Preparing for a resource IPO

Written on the 5 March 2010

Preparing for a resource IPO

Recent market movements suggest that the equities market is being sold down. While there are multiple factors at play, this is due in part to proposed changes to the banking industry in the US. When the market comes to the conclusion that this proposal is unlikely to make it through the US Congress it is expected that confidence will return to the market and we will IPO activity reach predicted levels for the first quarter of 2010.

Despite some volatility in the prices for base and precious metals, resource companies appear to be leading the charge for early 2010 listings. Last year resources stocks were buoyed by both direct demand from China and the appetite of Chinese investors to take equity stakes in resource companies, particularly where there was the possibility to also firm up a share in future off-take.

While China’s central bank has tightened policy to stem growth and prevent the swell of asset bubbles, forecast urbanisation rates for China and other Asian countries will continue to push demand in the longer term.

There is also plenty of interest from other quarters, with South Korea gearing up for significant investment in overseas energy and resource assets during 2010.

Resource companies with positive exploration results and production capabilities that are looking to tap the equities market should commence preparations now to ensure they are IPO-ready once confidence returns to the market. Some tips for resource companies to ensure that their IPO runs smoothly and on time are set out below.

The listing process is, in many respects, similar for most entities.
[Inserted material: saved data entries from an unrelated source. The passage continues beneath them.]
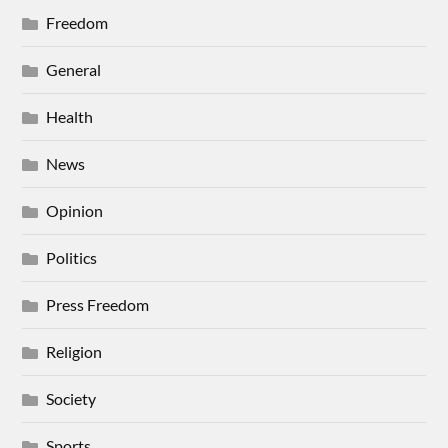
Freedom
General
Health
News
Opinion
Politics
Press Freedom
Religion
Society
Sports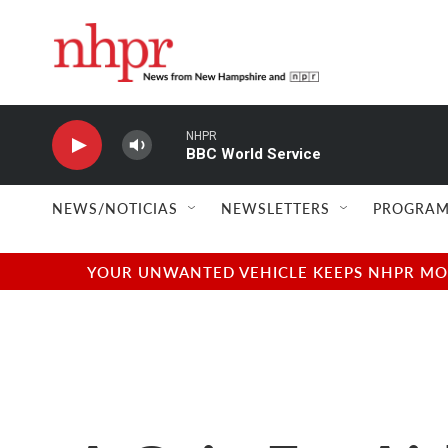
Skip to main content
NHPR
BBC World Service
NEWS/NOTICIAS
NEWSLETTERS
PROGRAM
YOUR UNWANTED VEHICLE KEEPS NHPR MOVI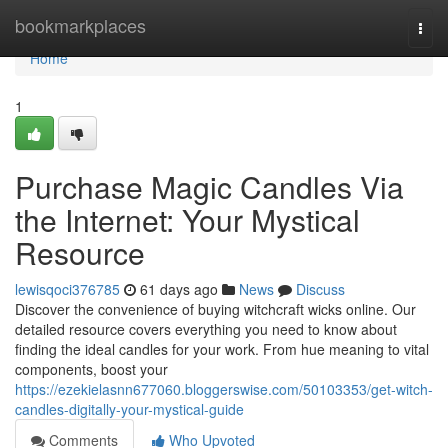
Home
bookmarkplaces
Togg
navi
Home
1
Purchase Magic Candles Via
the Internet: Your Mystical
Resource
lewisqoci376785
61 days ago
News
Discuss
Discover the convenience of buying witchcraft wicks online. Our
detailed resource covers everything you need to know about
finding the ideal candles for your work. From hue meaning to vital
components, boost your
https://ezekielasnn677060.bloggerswise.com/50103353/get-witch-
candles-digitally-your-mystical-guide
Comments
Who Upvoted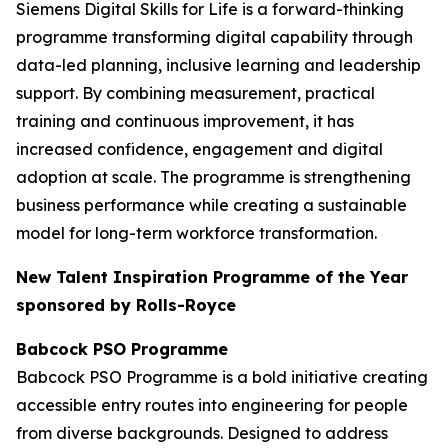
Siemens Digital Skills for Life is a forward-thinking
programme transforming digital capability through
data-led planning, inclusive learning and leadership
support. By combining measurement, practical
training and continuous improvement, it has
increased confidence, engagement and digital
adoption at scale. The programme is strengthening
business performance while creating a sustainable
model for long-term workforce transformation.
New Talent Inspiration Programme of the Year
sponsored by Rolls-Royce
Babcock PSO Programme
Babcock PSO Programme is a bold initiative creating
accessible entry routes into engineering for people
from diverse backgrounds. Designed to address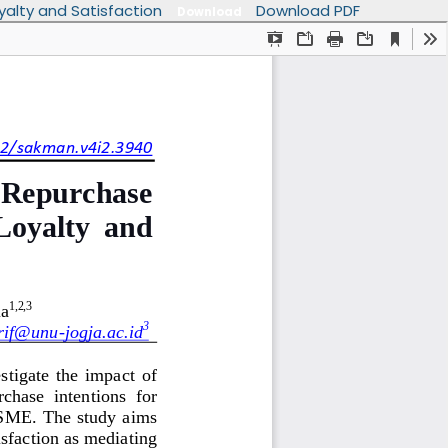
yalty and Satisfaction
Download PDF
Download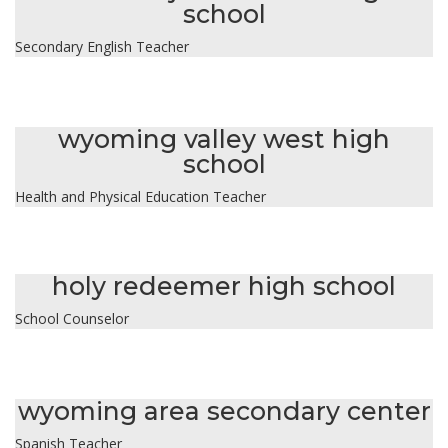
school
Secondary English Teacher
lori owens
wyoming valley west high
school
Health and Physical Education Teacher
jaqueline rocha
holy redeemer high school
School Counselor
kaila slack
wyoming area secondary center
Spanish Teacher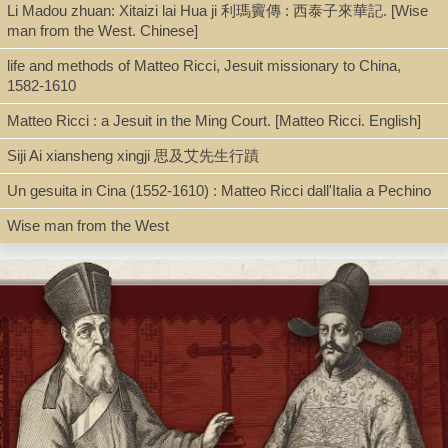
Li Madou zhuan: Xitaizi lai Hua ji 利瑪竇傳 : 西泰子來華記. [Wise
man from the West. Chinese]
Shelf
life and methods of Matteo Ricci, Jesuit missionary to China,
Digital Archives
1582-1610
Matteo Ricci : a Jesuit in the Ming Court. [Matteo Ricci. English]
Call Number
Siji Ai xiansheng xingji 思及艾先生行蹟
BV3427.P26 S68 2018
Un gesuita in Cina (1552-1610) : Matteo Ricci dall'Italia a Pechino
Wise man from the West
Description
pdf. [217 p. : ill. (some col.) ; 21 cm]
Note
Diego de Pantoja , SJ (1571-1618) : un puente con la China de
los Ming / Wenceslao Soto Artuñedo, SJ (Coord.)
Includes bibliographical references.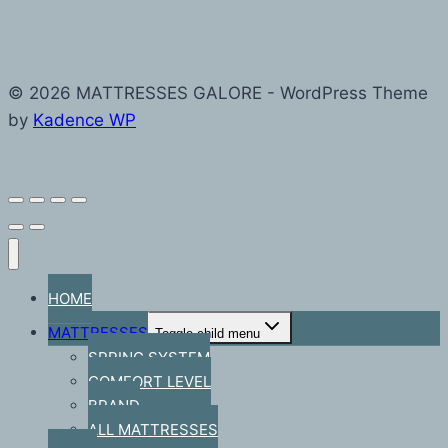
© 2026 MATTRESSES GALORE - WordPress Theme
by
Kadence WP
HOME
MATTRESSES
Toggle child menu
SPRING SYSTEM
COMFORT LEVEL
BRAND
ALL MATTRESSES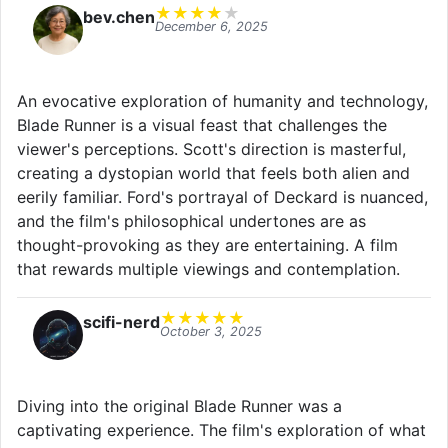
★
★
★
★
★
bev.chen
December 6, 2025
An evocative exploration of humanity and technology,
Blade Runner is a visual feast that challenges the
viewer's perceptions. Scott's direction is masterful,
creating a dystopian world that feels both alien and
eerily familiar. Ford's portrayal of Deckard is nuanced,
and the film's philosophical undertones are as
thought-provoking as they are entertaining. A film
that rewards multiple viewings and contemplation.
★
★
★
★
★
scifi-nerd
October 3, 2025
Diving into the original Blade Runner was a
captivating experience. The film's exploration of what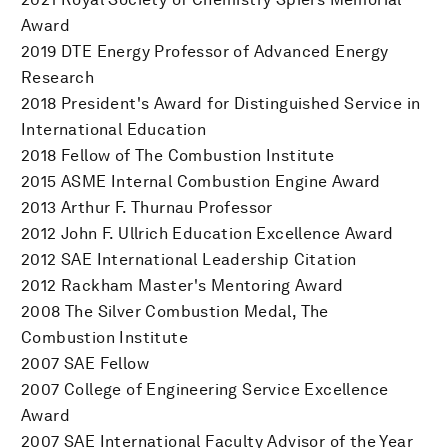
Award
2019 DTE Energy Professor of Advanced Energy
Research
2018 President's Award for Distinguished Service in
International Education
2018 Fellow of The Combustion Institute
2015 ASME Internal Combustion Engine Award
2013 Arthur F. Thurnau Professor
2012 John F. Ullrich Education Excellence Award
2012 SAE International Leadership Citation
2012 Rackham Master's Mentoring Award
2008 The Silver Combustion Medal, The
Combustion Institute
2007 SAE Fellow
2007 College of Engineering Service Excellence
Award
2007 SAE International Faculty Advisor of the Year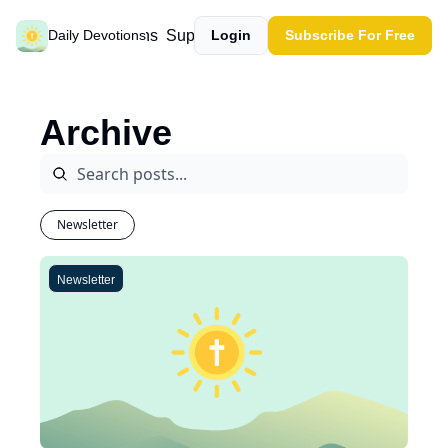
Past devotions
Support our work
Daily Devotions
Login
Subscribe For Free
Archive
Newsletter
Newsletter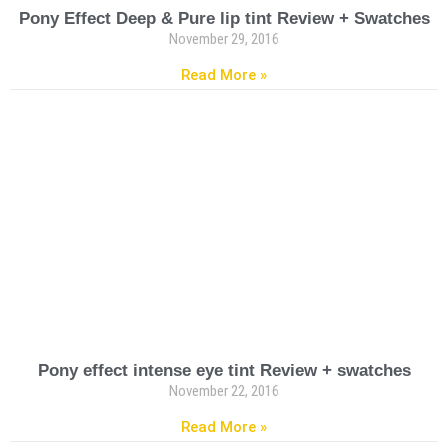
Pony Effect Deep & Pure lip tint Review + Swatches
November 29, 2016
Read More »
Pony effect intense eye tint Review + swatches
November 22, 2016
Read More »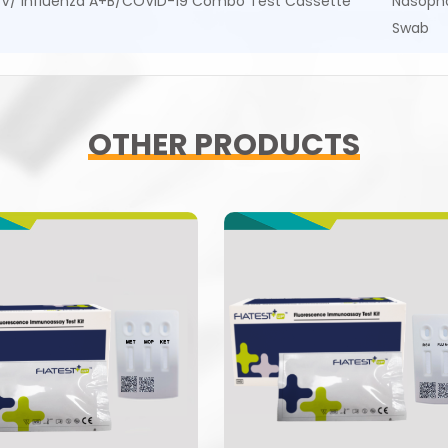
V/ Influenza A+B/COVID-19 Combo Test Cassette
Nasoph
Swab
OTHER PRODUCTS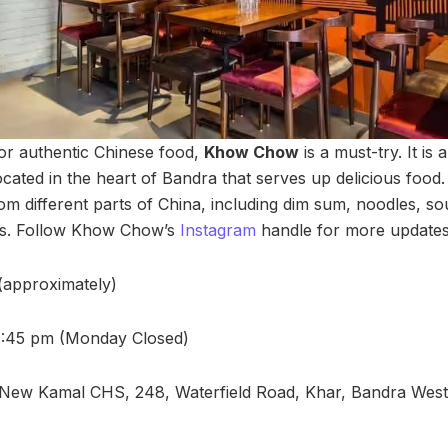
for authentic Chinese food,
Khow Chow
is a must-try. It is
ocated in the heart of Bandra that serves up delicious foo
rom different parts of China, including dim sum, noodles, s
hes. Follow Khow Chow’s
Instagram
handle for more updates
 (approximately)
1:45 pm (Monday Closed)
New Kamal CHS, 248, Waterfield Road, Khar, Bandra West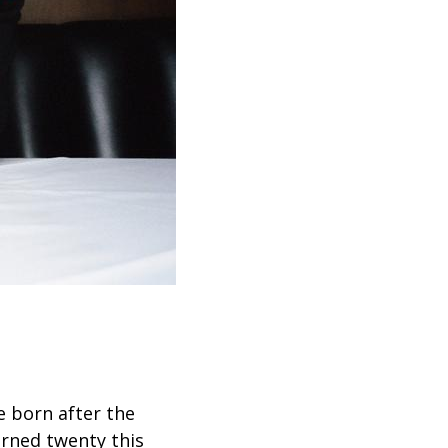
e born after the
urned twenty this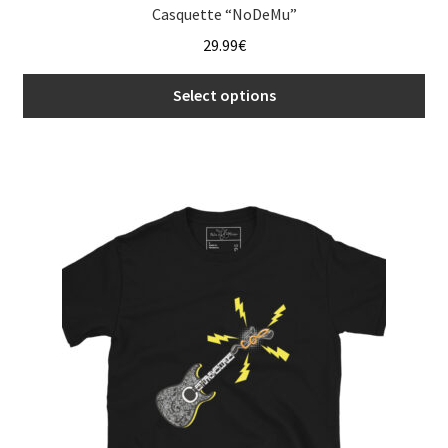
Casquette “NoDeMu”
29.99
€
Select options
This
product
has
multiple
variants.
The
options
may
be
chosen
on
the
product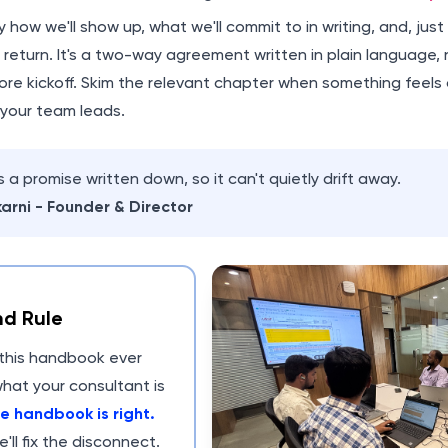
ly how we'll show up, what we'll commit to in writing, and, jus
in return. It's a two-way agreement written in plain language, 
re kickoff. Skim the relevant chapter when something feels o
 your team leads.
 a promise written down, so it can't quietly drift away.
arni - Founder & Director
d Rule
n this handbook ever
hat your consultant is
e handbook is right.
e'll fix the disconnect.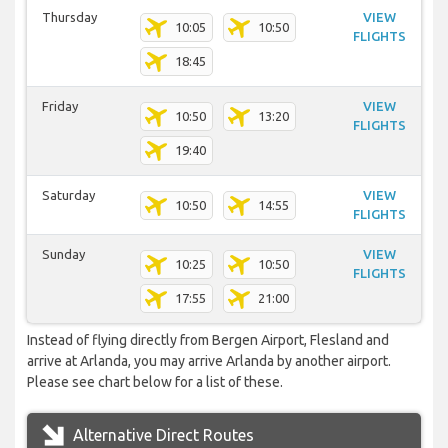
Thursday
VIEW
10:05
10:50
FLIGHTS
18:45
Friday
VIEW
10:50
13:20
FLIGHTS
19:40
Saturday
VIEW
10:50
14:55
FLIGHTS
Sunday
VIEW
10:25
10:50
FLIGHTS
17:55
21:00
Instead of flying directly from Bergen Airport, Flesland and
arrive at Arlanda, you may arrive Arlanda by another airport.
Please see chart below for a list of these.
Alternative Direct Routes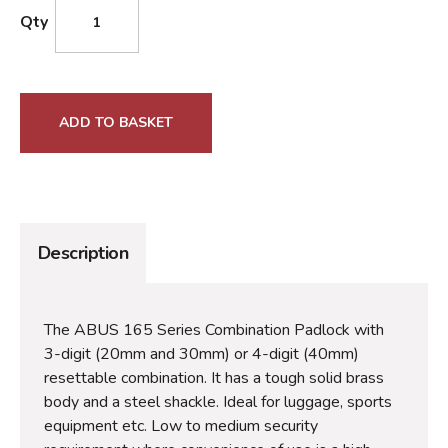
Qty
ADD TO BASKET
Description
The ABUS 165 Series Combination Padlock with
3-digit (20mm and 30mm) or 4-digit (40mm)
resettable combination. It has a tough solid brass
body and a steel shackle. Ideal for luggage, sports
equipment etc. Low to medium security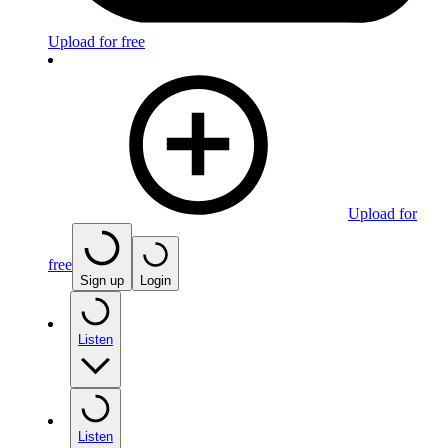
Upload for free
Upload for
free
Sign up
Login
Listen
Listen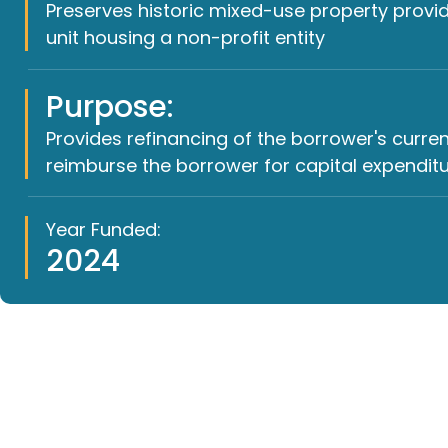
Preserves historic mixed-use property provi
unit housing a non-profit entity
Purpose:
Provides refinancing of the borrower's curr
reimburse the borrower for capital expenditu
Year Funded:
2024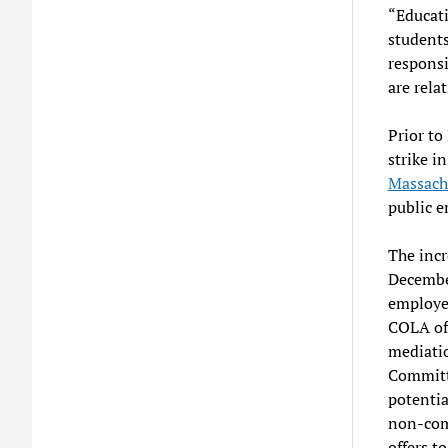
“Educati
students
responsi
are relat
Prior t
strike in
Massach
public e
The incr
Decembe
employee
COLA off
mediati
Committe
potentia
non-comp
offers t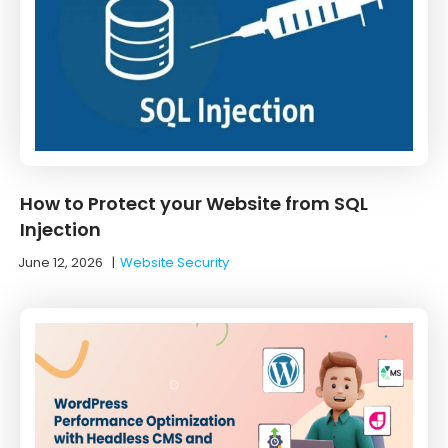
How to Protect your Website from SQL
Injection
June 12, 2026
|
Website Security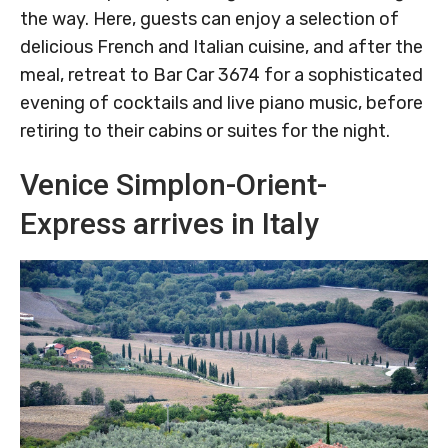
the way. Here, guests can enjoy a selection of
delicious French and Italian cuisine, and after the
meal, retreat to Bar Car 3674 for a sophisticated
evening of cocktails and live piano music, before
retiring to their cabins or suites for the night.
Venice Simplon-Orient-
Express arrives in Italy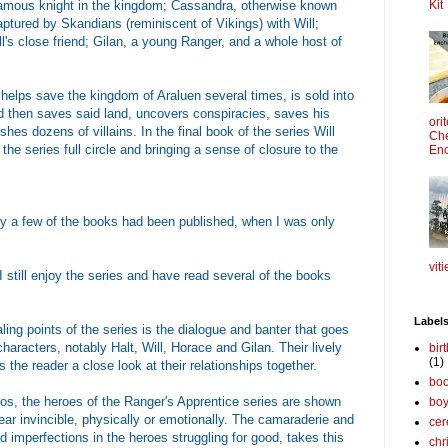
 famous knight in the kingdom; Cassandra, otherwise known
Kit
ptured by Skandians (reminiscent of Vikings) with Will;
ll's close friend; Gilan, a young Ranger, and a whole host of
 helps save the kingdom of Araluen several times, is sold into
nd then saves said land, uncovers conspiracies, saves his
ori
es dozens of villains. In the final book of the series Will
Che
the series full circle and bringing a sense of closure to the
Enc
nly a few of the books had been published, when I was only
viti
I still enjoy the series and have read several of the books
Label
ng points of the series is the dialogue and banter that goes
aracters, notably Halt, Will, Horace and Gilan. Their lively
bir
(1)
s the reader a close look at their relationships together.
boo
s, the heroes of the Ranger's Apprentice series are shown
bo
ear invincible, physically or emotionally. The camaraderie and
cer
imperfections in the heroes struggling for good, takes this
chr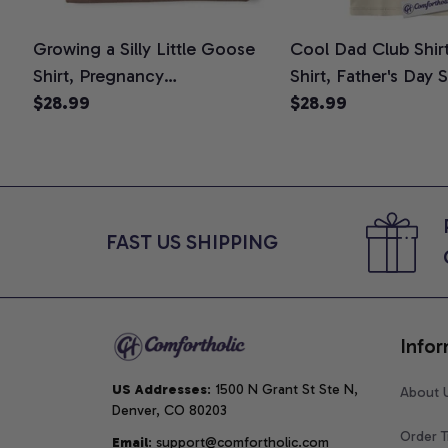
Growing a Silly Little Goose
Cool Dad Club Shir
Shirt, Pregnancy
Shirt, Father's Day 
Announcement T-Shirt, Cute
$28.99
Graphic Tee, Comfo
$28.99
Goose Mom-To-Be Graphic
Shirt
Tee, Pregnancy Reveal Gift for
New Moms, Comfort Colors
Shirt
FAST US SHIPPING
Infor
US Addresses
: 1500 N Grant St Ste N, 
About 
Denver, CO 80203
Order T
Email
: support@comfortholic.com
However, aside from the usual activities that all companies need to undertake to prepare for an IPO (corporate housekeeping, liaising with ASX, due diligence, prospectus, valuations and road shows), there are a number of specific matters that resource companies should consider when embarking on their IPO journey.

Structuring the board to add maximum value to the business will be integral to the success of an IPO, with the board often finding itself under the spot light during their listing debut. Investors will not only look for the necessary skill sets to ensure that exploration or mining operations run smoothly, but will value directors with a proven track record in corporate deal making, equity raising, investor relations and taking companies from exploration into production.

Of equal importance is the selection of a listing team that has appropriate expertise and contacts to guide you through the listing process. A good business adviser will introduce you to a network of contacts with proven experience to complete the support group you will need.

House keeping aside, the company must also have a well thought-out plan for the future. For resource juniors, evidence of preliminary negotiations or the presence of existing arrangements with joint venture partners and the creation of strong alliances with strategic or cornerstone investors will ensure that investors have confidence in your ability to fund and carry out your plans. For more senior players, negotiations or arrangements with off-take partners, joint venture partners, skilled personnel to build mine infrastructure, government departments and experienced personnel who can take the business to the next level will help to demonstrate to the market that the company has the ability to access the skills and facilities necessary to turn the company’s projects into a producing venture.

With these things in place, or a solid plan to demonstrate how you’ll get there, you are ready to talk to your business advisers about getting the process started.